We’re also going to meet two new recurring characters played by actors with whom Noah Wyle has worked before: Gloria Reuben, who starred alongside him in “ER,” plays Tom’s assistant, Marina, and Robert Sean Leonard, with whom Wyle did the movie “Swing Kids” in 1993, plays Dr. Roger Kadar, a scientist who lives underground in Charleston. Wyle likens Marina to “Tom’s Gal Friday”—at first. While she does help him adjust to his new role as President and the responsibilities that brings, she also serves as “a way of creating conflict within Tom’s learning curve of power.” “We come to realize that she’s fairly ambitious in her own right,” he teased. “She’s got an agenda of her own and doesn’t necessarily always agree with Tom’s decision-making.”
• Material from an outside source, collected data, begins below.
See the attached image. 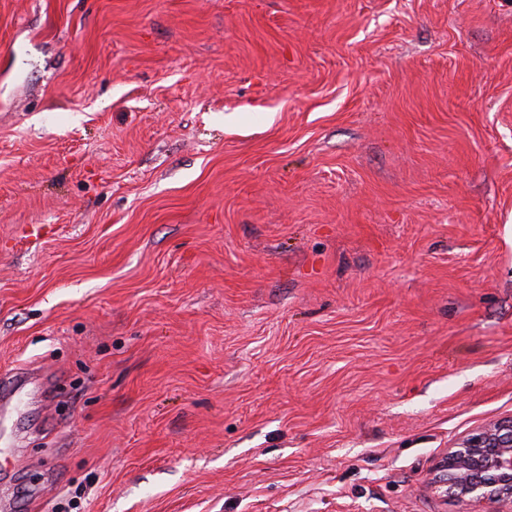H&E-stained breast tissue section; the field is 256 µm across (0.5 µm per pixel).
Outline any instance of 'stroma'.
<instances>
[{
	"instance_id": "1",
	"label": "stroma",
	"mask_w": 512,
	"mask_h": 512,
	"mask_svg": "<svg viewBox=\"0 0 512 512\" xmlns=\"http://www.w3.org/2000/svg\"><path fill=\"white\" fill-rule=\"evenodd\" d=\"M0 512H466L512 415V0H0ZM439 487L468 506L512 509V416L461 438L443 461Z\"/></svg>"
}]
</instances>
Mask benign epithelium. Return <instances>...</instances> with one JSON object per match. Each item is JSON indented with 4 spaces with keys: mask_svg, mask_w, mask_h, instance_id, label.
Instances as JSON below:
<instances>
[{
    "mask_svg": "<svg viewBox=\"0 0 512 512\" xmlns=\"http://www.w3.org/2000/svg\"><path fill=\"white\" fill-rule=\"evenodd\" d=\"M439 486L468 506L512 512V416L461 438L443 461Z\"/></svg>",
    "mask_w": 512,
    "mask_h": 512,
    "instance_id": "7a95c632",
    "label": "benign epithelium"
}]
</instances>
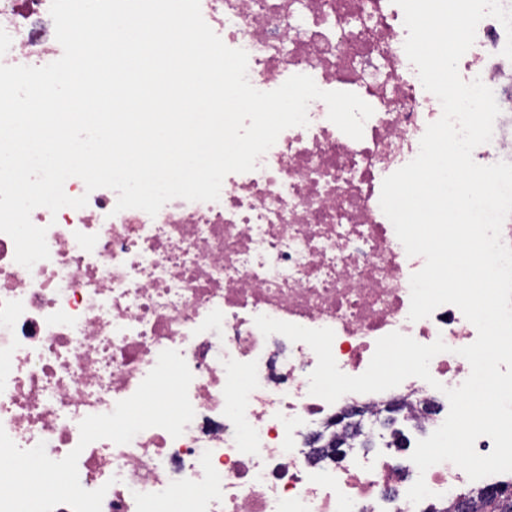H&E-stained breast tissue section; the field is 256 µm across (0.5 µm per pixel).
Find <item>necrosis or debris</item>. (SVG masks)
Instances as JSON below:
<instances>
[{"label":"necrosis or debris","mask_w":512,"mask_h":512,"mask_svg":"<svg viewBox=\"0 0 512 512\" xmlns=\"http://www.w3.org/2000/svg\"><path fill=\"white\" fill-rule=\"evenodd\" d=\"M51 0H0V63L44 66L63 54ZM224 44L248 54L247 76L272 91L311 76L325 91L360 96L374 110L355 140L320 100L307 126L285 129L255 170L228 174L218 201H168L156 216L116 211L108 188L86 192L84 208L32 222L46 228L49 259L27 269L0 233V427L23 449L45 442L51 459L77 448L79 423L111 412L136 391L160 352L179 351L193 380L194 419L180 437L150 428L130 443L103 439L78 460L83 488H106L102 512H449L459 489H493L501 474L469 480L450 462L419 473L414 443L374 424L403 402L414 428L433 432L444 409L425 413L437 385L470 374L458 348L475 326L444 304L411 321L408 256L380 207L383 179L410 162L442 115L404 51L407 30L392 0H200ZM506 31L488 16L458 71L490 87L501 109L481 165L512 162V60ZM335 333L332 353L350 376L368 367L377 340L394 331L422 344L443 340L433 383L410 377L378 393L334 403L309 392L314 351L283 335L263 336L256 316ZM360 410L359 435L336 414ZM345 435L342 455L311 454L310 426ZM432 495L407 498L417 478Z\"/></svg>","instance_id":"necrosis-or-debris-1"}]
</instances>
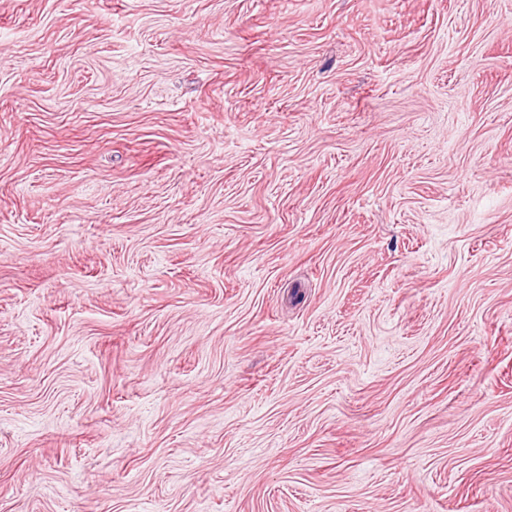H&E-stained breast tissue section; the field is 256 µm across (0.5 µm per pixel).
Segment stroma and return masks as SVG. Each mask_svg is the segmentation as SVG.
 Returning <instances> with one entry per match:
<instances>
[{
  "instance_id": "obj_1",
  "label": "stroma",
  "mask_w": 512,
  "mask_h": 512,
  "mask_svg": "<svg viewBox=\"0 0 512 512\" xmlns=\"http://www.w3.org/2000/svg\"><path fill=\"white\" fill-rule=\"evenodd\" d=\"M0 512H512V0H0Z\"/></svg>"
}]
</instances>
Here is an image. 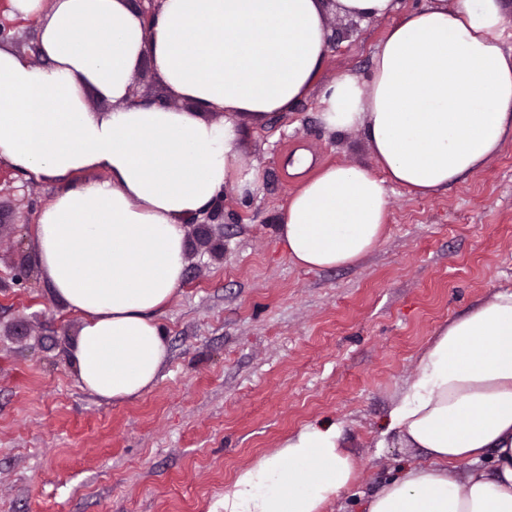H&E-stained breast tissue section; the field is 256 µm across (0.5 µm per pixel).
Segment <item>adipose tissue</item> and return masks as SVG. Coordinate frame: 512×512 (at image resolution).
Here are the masks:
<instances>
[{
    "mask_svg": "<svg viewBox=\"0 0 512 512\" xmlns=\"http://www.w3.org/2000/svg\"><path fill=\"white\" fill-rule=\"evenodd\" d=\"M396 8L162 0L148 29L129 0H10V16L37 19L42 59L0 46V160L65 185L36 239L55 294L84 320L71 353L81 388L122 402L156 383L169 356L157 316L185 274L183 220L222 188L256 182L242 124L262 126L315 91L326 129L362 131L370 145L376 169L323 167L287 200L278 237L308 270L376 249L389 185L436 194L512 139L506 0H431L390 28L369 82L319 84L328 12L365 20ZM145 58L181 106L127 105ZM87 86L113 110L93 111ZM383 433L427 461L403 468L363 512H512V285L435 330ZM356 479L341 428L323 419L241 470L224 512H327Z\"/></svg>",
    "mask_w": 512,
    "mask_h": 512,
    "instance_id": "ef3b65f1",
    "label": "adipose tissue"
}]
</instances>
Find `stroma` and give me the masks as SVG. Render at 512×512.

As for Kadar, we’ll see him in six episodes of the season, and it turns out they had initially been looking for a similar character for season 2. (That character developed into Jamil, who suffered his creepy fate in “Molon Labe.”) But they still wanted “to have somebody with a lot of technical expertise who could be a bit of a MacGyver in a crisis…and rather than make him a fully-functioning human being, we wanted him to be almost like a savant or somebody who was wounded to the extent that they were completely anti-social, so that they had their own internal obstacle to get past in order to contribute to the group.” That was where Kadar comes in as someone who has lost his family and so now lives beneath the city, responsible for maintaining the generator system that gives them power. However, Wyle previewed, “We need him to do more than that,” which leads to more conflict.
Finally, he called “Strange Brew,” written by John Wirth and directed by David Solomon, his favorite episode and “the best show we’ve done yet.” While it was filmed last, it will be airing eighth (on July 21). While he couldn’t say much about it, he did tease, “It’s the first time that we really play with the concepts of time within the body of an episode, and it’s just a very clever show. It’s a break with the traditional narrative form for us.”
Other notes from Noah Wyle about season 3:
- This season, the Mason boys get the independence they’ve wanted, “for better or worse.”
- There are “three or four gigantic storylines, all of which had an element of science fiction to them.”
- “There is something up with Tom, but it doesn’t have anything to do with the eyeworm” he had in the beginning of season 2.
- “There are a couple of episodes coming up the latter half of the season that should be pretty terrifying.”
- Each time the tensions reaches the boiling point between Tom and Pope and is ready to pop, “there’s always something that interrupts it from coming to its final conclusion, which is one of them killing the other one.”
- The “probable fourth season” would stick to the 10-episode format.
“Falling Skies” season 3 premieres June 9 at 9 p.m. on TNT.